Bryan Fink, the team’s starting center, earned all-tournament team honors along with NJCAA second team honors, according to 100 Years of Sports at Ricks College. Fink and Campbell earned all-region first team, with Spjute and Smith earning all-region second team honors. Trent Shippen, the current BYU-I sports coordinator, was the other starting guard for the team.

Spjute went on to play the rest of his basketball career at Boise State University. He started many games and went down as one of the best 3-point shooters in school history, making over half of the teams total three’s during his two years there, according to Boise   State Athletics’ Web page.
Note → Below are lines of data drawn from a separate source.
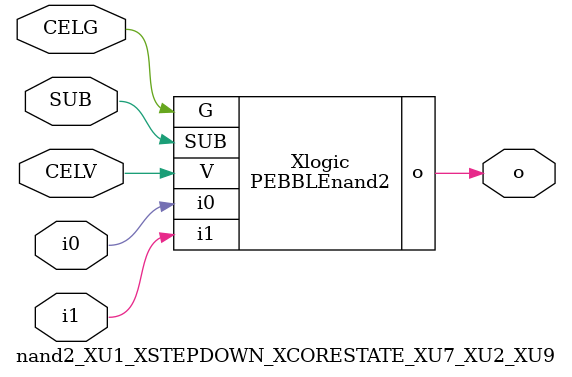
<source format=v>



module PEBBLEnand2 ( o, G, SUB, V, i0, i1 );

  input i0;
  input V;
  input i1;
  input G;
  output o;
  input SUB;
endmodule

//Celera Confidential Do Not Copy nand2_XU1_XSTEPDOWN_XCORESTATE_XU7_XU2_XU9
//Celera Confidential Symbol Generator
//5V NAND2
module nand2_XU1_XSTEPDOWN_XCORESTATE_XU7_XU2_XU9 (CELV,CELG,i0,i1,o,SUB);
input CELV;
input CELG;
input i0;
input i1;
input SUB;
output o;

//Celera Confidential Do Not Copy nand2
PEBBLEnand2 Xlogic(
.V (CELV),
.i0 (i0),
.i1 (i1),
.o (o),
.SUB (SUB),
.G (CELG)
);
//,diesize,PEBBLEnand2

//Celera Confidential Do Not Copy Module End
//Celera Schematic Generator
endmodule

</source>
Spjute said at the end of his senior year he married his sweetheart, Cheri. They now have nine kids, five of which are adopted. Spjute works for the Church Educational System as the institute director at Boise State in addition to teaching online courses at BYU-I.

Spjute said his favorite part about BYU-I was the spirit of God on campus.

“The Spirit on campus even seemed to go with us when we traveled,” Spjute said.

Shippen went on to play at Colorado State University. Shippen is second all-time in CSU history in 3-point percentage, shooting 48 percent from distance, according to CSU’s Athletics Web page. He ended up coaching the men’s and women’s basketball teams at Ricks in the ‘90s, according to the BYU-I Web page.

Shippen said he has been married since 1988 and has six kids.

As the head sports coordinator at BYU-I, he works with rec sports lead basketball official Dalton-John Elliot, a junior studying accounting.

“Brother Shippen is a warm man,” Elliot said. “He leads the sports division with the Spirit first and his knowledge of sports and organization second.”

He said the reason he wanted to play at Ricks was because of the good examples he saw there.

“Ricks was just a wonderful place,” Shippen said.

Smith also went on to play basketball at Boise State. Smith led the team in free throw shooting his junior year, and also won the Jeff Foster Memorial Award twice for his hustle and leadership, according to Boise State Athletics’ Web page.

Smith said he met his wife at Ricks and they now have four kids.

He graduated from Boise State, then received his Ph.D. from the University of Idaho. He currently lives in Singapore and works for the Center for Creative Leadership.

Smith said his favorite part about Ricks was meeting his wife, Robin, playing basketball with great teammates and having fans come out and support.

“It was a safe, sheltered environment — a great place to get ready for the world,” Smith said.

Fink went on to have a career at BYU where he played minutes in both his junior and senior years coming off the bench, according to BYU Athletics’ Web page. Fink was not available to be interviewed, but his teammates said he was an integral part of the team.

Campbell went on to play at Weber State University. He averaged just over 12 points a game, earned 2nd team All-Big Sky honors as a senior and is in the top 10 for assist average at Weber State, according to Deseret News.

Campbell said he is now married with four children and lives in Utah. Campbell has worked for State Farm for 28 years.

“My favorite part of Ricks was my friendships with my teammates and other students,” Campbell said. “We were like a big family.”

Several years ago, Campbell received the honor of being inducted to the Ricks College Hall of Fame.

“I was so honored to receive that award and wondered why I received it over others,” Campbell said. “I thought about it long and hard and came to the realization that when the people got to talk about the Hall of Fame, they realized that no one from this great team had been honored.”

He said he felt that someone from that team should represent all that they accomplished in the Hall of Fame.

“The reason that team was so great is that we were truly a team,” Campbell said during his acceptance speech. “We played in four tournaments, not counting the national tournament. We won them all, and each time, a different person was awarded MVP. We had four players average right around 14 points a game. No team could key on one player because then the others would go off.”

Campbell said he received the award on behalf of the team, because it certainly was a team award.

“Though the years and miles have separated us, we are all still closely united by that common bond of brotherhood, sweat and faith,” Spjute said.